Savannah nodded absentmindedly, unpacking her weekend bag. Her gaze fell on a book for uni and she grinned. It felt good to have decided to attend residential school if Nev agreed.
“So he told me he loves me,” Keira blurted out suddenly, gaining Savannah’s attention.
She sat down on her bed, watching her sister who was sitting cross legged at the end.
How long have they been going out? Has he kissed her? Did she tell me before and I wasn’t paying attention?
“Wow,” Savannah responded, “it seems like only yesterday you were telling me about David having arrived at church with his family.”
Keira nodded enthusiastically.
“It does! But we’ve been going out for nearly three months now,” she said, a hint of pride in her voice.
Savannah questioned if she’d not been so hesitant with Craig when he kissed her, if she would have been able to say the same thing. She thought about this, her mind quickly consumed with images of the dark haired man. She remembered their trip out to the falls and his description of the bones in the horse’s hoof and legs. His touch had sent tingles through her body. When his gaze had met hers, she’d looked down quickly, afraid he would realise how much his touch affected her. When she focused on Keira again, she frowned at the smirk on her sister’s face.
I hate being so easy to read! Why can I hide my gaze from others but I sometimes forget to do that around my sister?
“Who is he?” Keira asked.
Her tone was both smug and curious. Savannah sighed and looked elsewhere.
“Who?” she asked unconvincingly, knowing that at least this time her eyes wouldn’t give her away.
“The guy you’re thinking about. I hope he’s nothing like Jackson. I still want to punch that guy. Who honestly thinks things will go well with their girlfriend if they make up stories about them sleeping together and then spread it around town? Argh, I really would like to hurt him.”
Savannah smiled and reached across to squeeze her sister’s hand.

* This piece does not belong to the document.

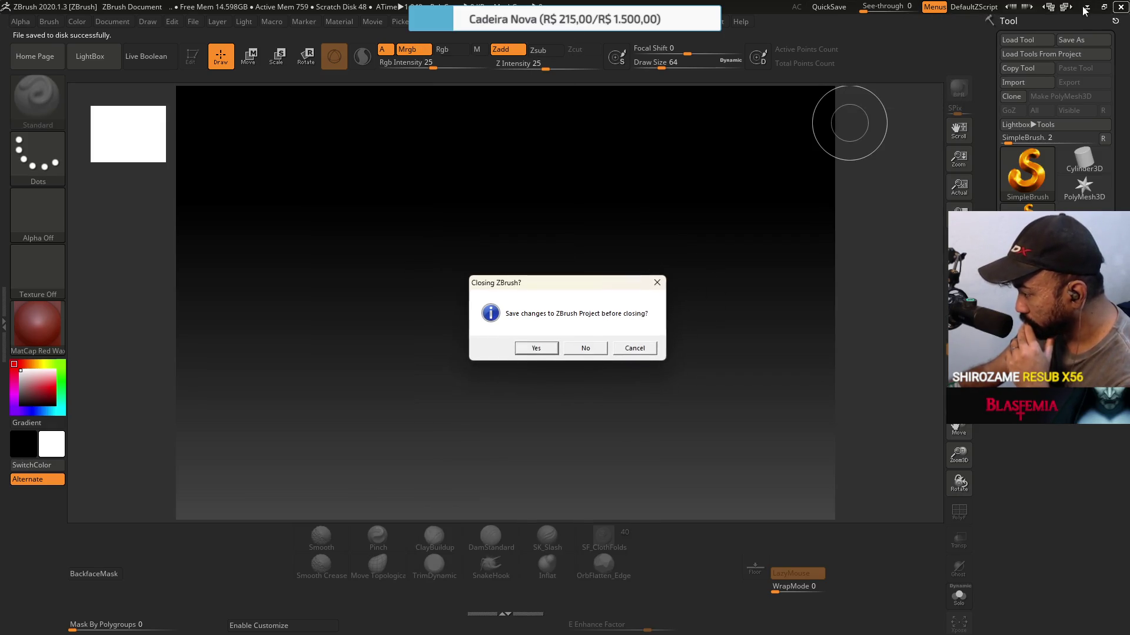
click(577, 347)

“Thanks, Keira. I’m not sure that the anger you harbour toward Jackson is healthy, but I appreciate the sentiment.”
Besides, it wasn’t the stories that were the hardest to deal with. It was the constant pressure to sleep with him.
Keira shrugged, returning the topic to David. Savannah refrained from looking at her sister too long. She didn’t want her to see how relieved she was that they’d moved on from the discussion of who Craig was. She also felt she should be paying a little more attention to her sister’s relationship.
I don’t think she’s too young to have a boyfriend… but I think her desire to be married and have kids is a little premature. I hope their relationship isn’t distracting her from her studies.
She smiled to herself, knowing that she was as guilty of that as her sister may be.
And I don’t even have a boyfriend.
“So how’s the study going?” Savannah asked, earning a roll of the eyes from Keira.
“It’s going; it’s just so irrelevant to what I want in life! Really, how is a novel about the Great Depression supposed to help?”
Savannah smiled, starting a rant on its relevance. She found that Keira was very quickly making excuses about needing to sleep. Her older sister was only too happy to let her go – she wanted to do exactly the same thing.